The IDF is expert at bending and twisting rule and values in order to be able to claim it is abiding by them when in fact it isn’t. This is a perfect example.
Rapoport also points out the utter hypocrisy of the State Department’s “investigation” of Israeli use of cluster bombs in Lebanon to determine if it violated a secret agreement signed in the 1970s when the U.S. first supplied them to Israel:
Israel is not the only country that has used cluster bombs. Human Rights Watch claims that the United States and Great Britain made massive use of MRLS rockets during the second Gulf War, causing hundreds of casualties among the Iraqi civilian population. The organization estimates that about 30 million of these tiny bombs were dropped on Iraq. This may make the U.S. State Department’s decision to launch an inquiry into Israel’s use of such shells and rockets in the recent war seem somewhat hypocritical. The inquiry, whose existence was revealed about a week ago by The New York Times, is supposed to determine whether Israel reported to the Americans on its use of cluster bombs and on whether the targets hit were clearly defined in military terms, in keeping with a classified agreement signed when the United States began supplying Israel with cluster bombs in the early 1970s.
How could State possibly find Israel in violation of the agreement when our own nation used 30 million of the f($*@$s in Iraq?? We’d only be condemning ourselves before the world.
I’m certainly happy that the U.S. held up that final shipment of cluster bombs at the end of the war. But isn’t it the height of hypocrisy for us to deny Israel a weapon we used 30 million times in Iraq without straining our own moral conscience in the least?
Kudos to Senators Patrick Leahy and Dianne Feinstein for introducing the Cluster Munitions Amendment which would force the Defense Department to determine that use of such U.S. weaponry would not occur in civilian areas:
“The recent experience in Lebanon is only the latest example of the appalling human toll of injury and death,” Leahy said in a joint September 5 press release issued with Feinstein.
Apparently, there are those in Washington who feel that Israel put the U.S. on the hot seat with its indiscriminate use of the mass killing weapons during the war:
…Many officials in Washington both in the administration and on Capitol Hill are unhappy about the way in which Israel used cluster bombs in Lebanon. Some believe that Israel may have violated an American-Israeli agreement, the details of which never have been published, regarding the terms of the use of the munitions, sources said. Some government officials are concerned about the impact on America’s image abroad of the continued explosions of small American-made bombs in civilian neighborhoods in an Arab country that the Bush administration considers friendly to America.

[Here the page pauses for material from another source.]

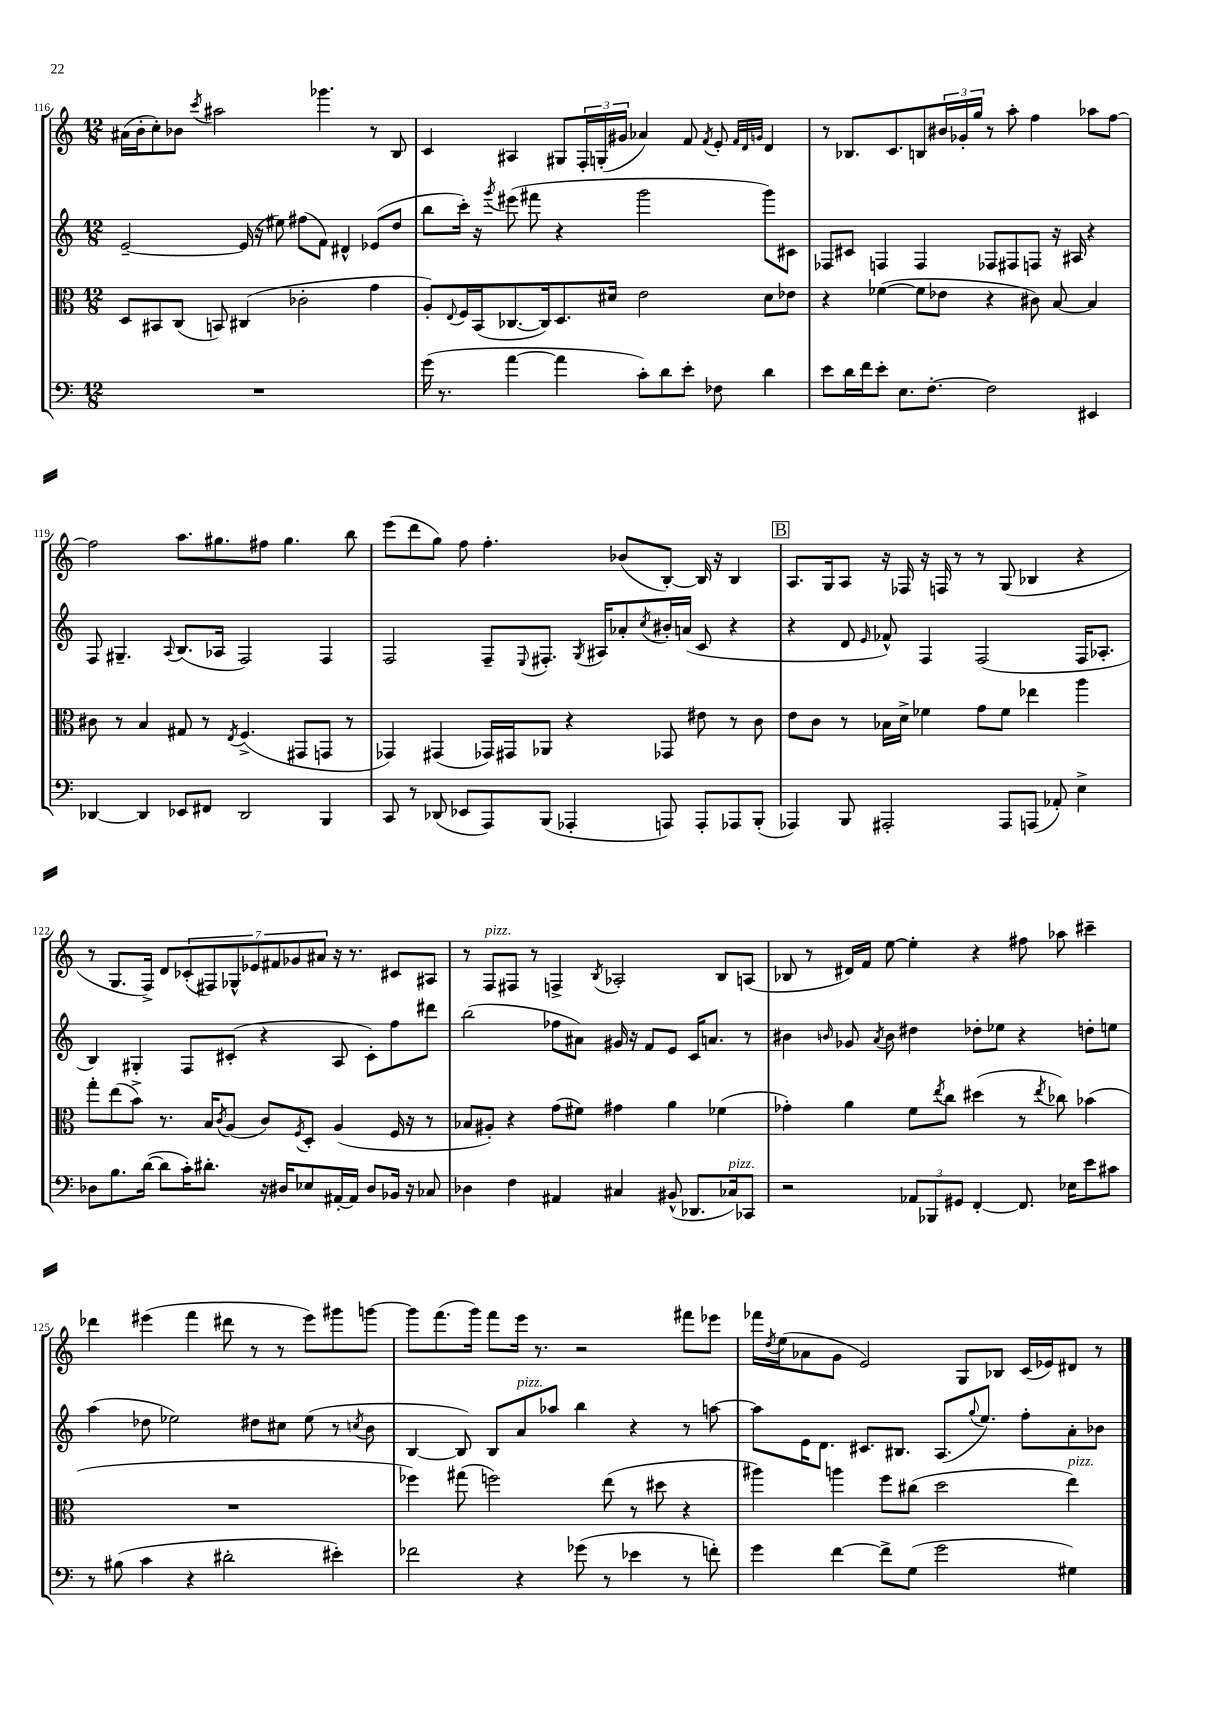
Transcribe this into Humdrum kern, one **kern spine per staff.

Gosh dern it, BushCo. didn’t seem much concerned about Israel dropping them in those same civilian neighborhoods and on that same friendly Arab country DURING the war. Why did it all of a sudden “get religion” on this right before the end of the war? I guess if our government wants to have a moral conversion on this issue I should accept it gracefully and without too much cynicism. But I just can’t bring myself to tamp down that cynicism.
You can be damn sure that the AIPAC lobbying juggernaut went into overdrive on this one. They’re wheeling out that huge steamroller now to trample this piece of sound and moral legislation into the legislative dust.